Congressman wants Army to investigate disposal of VX byproduct

 Associated Press

May 13, 2004, 4:04 PM EDT

WASHINGTON -- The Army should investigate whether it had anything to do with the dumping of the neutralized byproduct of a deadly nerve agent into the Delaware River last year, a member of Congress said Thursday.

U.S. Rep. Robert E. Andrews, D-Haddon Heights, requested Lt. Gen. Paul T. Mikolashek, the Army inspector general, to look into the issue.

Andrews has been among the most outspoken elected officials opposing a plan to neutralize deadly VX nerve agent stockpiled at an Indiana facility and move the caustic byproduct to a DuPont facility in Deepwater, N.J.

The byproduct, known as hydrolysate, would be further treated by DuPont, then released into the Delaware River.

The plan has come under intense scrutiny from citizens, public officials and environmental regulators in both Delaware and New Jersey.

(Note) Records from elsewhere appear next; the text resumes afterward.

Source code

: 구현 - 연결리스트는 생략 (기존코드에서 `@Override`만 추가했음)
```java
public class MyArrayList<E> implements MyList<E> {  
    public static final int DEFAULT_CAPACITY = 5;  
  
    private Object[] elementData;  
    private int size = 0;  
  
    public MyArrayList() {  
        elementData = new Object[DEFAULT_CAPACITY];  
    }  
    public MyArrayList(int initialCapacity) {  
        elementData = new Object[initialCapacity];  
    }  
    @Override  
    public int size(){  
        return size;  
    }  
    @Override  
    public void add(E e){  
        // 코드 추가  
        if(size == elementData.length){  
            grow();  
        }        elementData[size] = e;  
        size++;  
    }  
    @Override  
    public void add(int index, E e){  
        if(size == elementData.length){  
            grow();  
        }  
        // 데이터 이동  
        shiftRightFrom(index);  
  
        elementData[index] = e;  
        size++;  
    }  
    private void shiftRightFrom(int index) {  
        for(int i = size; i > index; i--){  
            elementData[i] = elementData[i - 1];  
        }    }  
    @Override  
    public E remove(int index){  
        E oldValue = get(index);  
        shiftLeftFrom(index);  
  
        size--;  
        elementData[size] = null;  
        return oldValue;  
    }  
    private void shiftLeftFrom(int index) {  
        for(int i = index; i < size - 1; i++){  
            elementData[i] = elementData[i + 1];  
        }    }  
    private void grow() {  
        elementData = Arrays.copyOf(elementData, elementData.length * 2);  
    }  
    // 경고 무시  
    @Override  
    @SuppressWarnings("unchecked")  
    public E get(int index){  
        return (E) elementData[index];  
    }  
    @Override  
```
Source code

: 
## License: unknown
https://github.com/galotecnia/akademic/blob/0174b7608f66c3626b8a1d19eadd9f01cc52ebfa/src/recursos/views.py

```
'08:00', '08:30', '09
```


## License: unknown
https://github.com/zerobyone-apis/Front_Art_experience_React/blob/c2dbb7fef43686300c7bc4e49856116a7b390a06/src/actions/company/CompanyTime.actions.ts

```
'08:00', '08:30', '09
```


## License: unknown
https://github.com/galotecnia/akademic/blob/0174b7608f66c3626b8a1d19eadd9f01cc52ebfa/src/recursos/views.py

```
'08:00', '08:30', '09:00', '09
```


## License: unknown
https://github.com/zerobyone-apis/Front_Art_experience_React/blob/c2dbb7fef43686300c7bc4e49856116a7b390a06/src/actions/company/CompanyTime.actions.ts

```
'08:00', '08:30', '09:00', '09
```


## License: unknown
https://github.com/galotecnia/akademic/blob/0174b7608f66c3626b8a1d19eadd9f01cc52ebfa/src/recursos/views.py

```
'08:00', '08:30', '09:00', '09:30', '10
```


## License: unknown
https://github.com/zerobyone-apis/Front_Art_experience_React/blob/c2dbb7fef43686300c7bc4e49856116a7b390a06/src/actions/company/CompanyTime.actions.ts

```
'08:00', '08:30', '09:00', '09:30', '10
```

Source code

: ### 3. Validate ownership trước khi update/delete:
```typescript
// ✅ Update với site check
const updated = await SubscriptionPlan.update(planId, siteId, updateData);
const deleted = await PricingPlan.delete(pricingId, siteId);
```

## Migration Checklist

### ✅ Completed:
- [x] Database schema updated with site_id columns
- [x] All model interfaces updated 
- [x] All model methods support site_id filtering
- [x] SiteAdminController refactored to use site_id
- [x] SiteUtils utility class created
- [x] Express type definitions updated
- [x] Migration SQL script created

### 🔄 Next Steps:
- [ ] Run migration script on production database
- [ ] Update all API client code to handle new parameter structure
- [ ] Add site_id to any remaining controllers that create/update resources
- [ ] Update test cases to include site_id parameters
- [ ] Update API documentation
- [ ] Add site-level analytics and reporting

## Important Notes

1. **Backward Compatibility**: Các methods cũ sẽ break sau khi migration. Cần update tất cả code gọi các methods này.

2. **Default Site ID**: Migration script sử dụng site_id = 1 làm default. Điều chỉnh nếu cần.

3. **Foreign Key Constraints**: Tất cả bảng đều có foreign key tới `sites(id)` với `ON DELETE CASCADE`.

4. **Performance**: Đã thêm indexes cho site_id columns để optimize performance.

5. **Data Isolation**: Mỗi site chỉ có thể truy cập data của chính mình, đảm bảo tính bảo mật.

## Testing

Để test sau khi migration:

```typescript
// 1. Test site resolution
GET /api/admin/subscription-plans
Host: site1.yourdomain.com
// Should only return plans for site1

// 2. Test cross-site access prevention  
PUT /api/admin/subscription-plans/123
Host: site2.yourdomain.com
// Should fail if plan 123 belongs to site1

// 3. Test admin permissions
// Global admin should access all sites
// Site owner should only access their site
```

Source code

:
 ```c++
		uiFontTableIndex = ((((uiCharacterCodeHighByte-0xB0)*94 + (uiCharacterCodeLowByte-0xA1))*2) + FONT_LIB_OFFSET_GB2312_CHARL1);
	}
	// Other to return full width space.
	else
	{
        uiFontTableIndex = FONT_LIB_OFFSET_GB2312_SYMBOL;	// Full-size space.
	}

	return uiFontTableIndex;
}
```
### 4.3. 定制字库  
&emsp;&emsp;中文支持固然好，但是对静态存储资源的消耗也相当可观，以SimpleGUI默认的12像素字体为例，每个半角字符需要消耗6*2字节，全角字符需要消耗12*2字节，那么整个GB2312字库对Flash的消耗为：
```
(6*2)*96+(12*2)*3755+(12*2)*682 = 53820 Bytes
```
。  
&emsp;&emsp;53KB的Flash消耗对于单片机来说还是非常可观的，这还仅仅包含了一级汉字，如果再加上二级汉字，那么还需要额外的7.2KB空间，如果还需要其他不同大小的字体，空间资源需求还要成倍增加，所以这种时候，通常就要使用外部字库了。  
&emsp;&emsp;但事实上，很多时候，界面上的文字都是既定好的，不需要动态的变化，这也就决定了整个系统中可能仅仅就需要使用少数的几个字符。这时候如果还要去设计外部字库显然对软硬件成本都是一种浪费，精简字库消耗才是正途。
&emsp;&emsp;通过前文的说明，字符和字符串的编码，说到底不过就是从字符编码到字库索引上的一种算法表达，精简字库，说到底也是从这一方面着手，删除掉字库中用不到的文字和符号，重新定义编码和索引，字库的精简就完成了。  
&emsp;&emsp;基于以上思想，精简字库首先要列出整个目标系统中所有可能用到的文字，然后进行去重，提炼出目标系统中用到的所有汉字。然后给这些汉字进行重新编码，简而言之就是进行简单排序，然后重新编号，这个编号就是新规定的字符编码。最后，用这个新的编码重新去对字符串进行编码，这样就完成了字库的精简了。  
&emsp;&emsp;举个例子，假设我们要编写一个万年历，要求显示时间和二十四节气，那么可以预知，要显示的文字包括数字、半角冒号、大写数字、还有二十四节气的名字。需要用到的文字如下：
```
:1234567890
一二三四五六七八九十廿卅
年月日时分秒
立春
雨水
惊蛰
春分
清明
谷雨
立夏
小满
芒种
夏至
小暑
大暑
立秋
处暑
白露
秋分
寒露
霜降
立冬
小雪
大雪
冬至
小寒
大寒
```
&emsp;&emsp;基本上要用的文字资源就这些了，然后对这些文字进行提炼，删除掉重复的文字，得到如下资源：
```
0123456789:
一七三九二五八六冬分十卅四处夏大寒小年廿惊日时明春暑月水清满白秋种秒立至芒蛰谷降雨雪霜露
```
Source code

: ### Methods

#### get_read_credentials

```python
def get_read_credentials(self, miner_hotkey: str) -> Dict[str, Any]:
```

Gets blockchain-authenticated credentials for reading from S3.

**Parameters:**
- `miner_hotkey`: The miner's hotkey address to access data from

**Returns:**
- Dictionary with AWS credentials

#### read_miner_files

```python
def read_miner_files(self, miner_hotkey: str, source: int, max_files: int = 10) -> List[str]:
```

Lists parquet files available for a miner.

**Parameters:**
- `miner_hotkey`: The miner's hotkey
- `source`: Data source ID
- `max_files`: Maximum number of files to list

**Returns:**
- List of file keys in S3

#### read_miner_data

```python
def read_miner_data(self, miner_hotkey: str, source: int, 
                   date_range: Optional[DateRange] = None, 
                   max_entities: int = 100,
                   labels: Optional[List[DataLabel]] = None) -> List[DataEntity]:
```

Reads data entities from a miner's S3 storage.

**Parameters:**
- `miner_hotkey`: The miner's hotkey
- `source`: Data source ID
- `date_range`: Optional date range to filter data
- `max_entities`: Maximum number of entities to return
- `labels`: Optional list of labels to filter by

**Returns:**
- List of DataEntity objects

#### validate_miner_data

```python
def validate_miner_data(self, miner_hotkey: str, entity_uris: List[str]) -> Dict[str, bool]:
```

The News-Journal of Wilmington, Del., reported in Thursday's editions that the Delaware River Basin Commission, which oversees the water supply and water environment on the Delaware and its tributaries, intends to block the plan.

DuPont revealed this spring that it released effluent left over from treatability tests on hydrolysate into the river last year along with other wastewater.

Officials in both Delaware and New Jersey said they had been unaware of that release.

Andrews said the Army should have known about it.

"I am concerned that the Army was not sufficiently involved in the treatability studies or the final disposal of the remnants of this experiment," Andrews wrote in his letter to Mikolashek.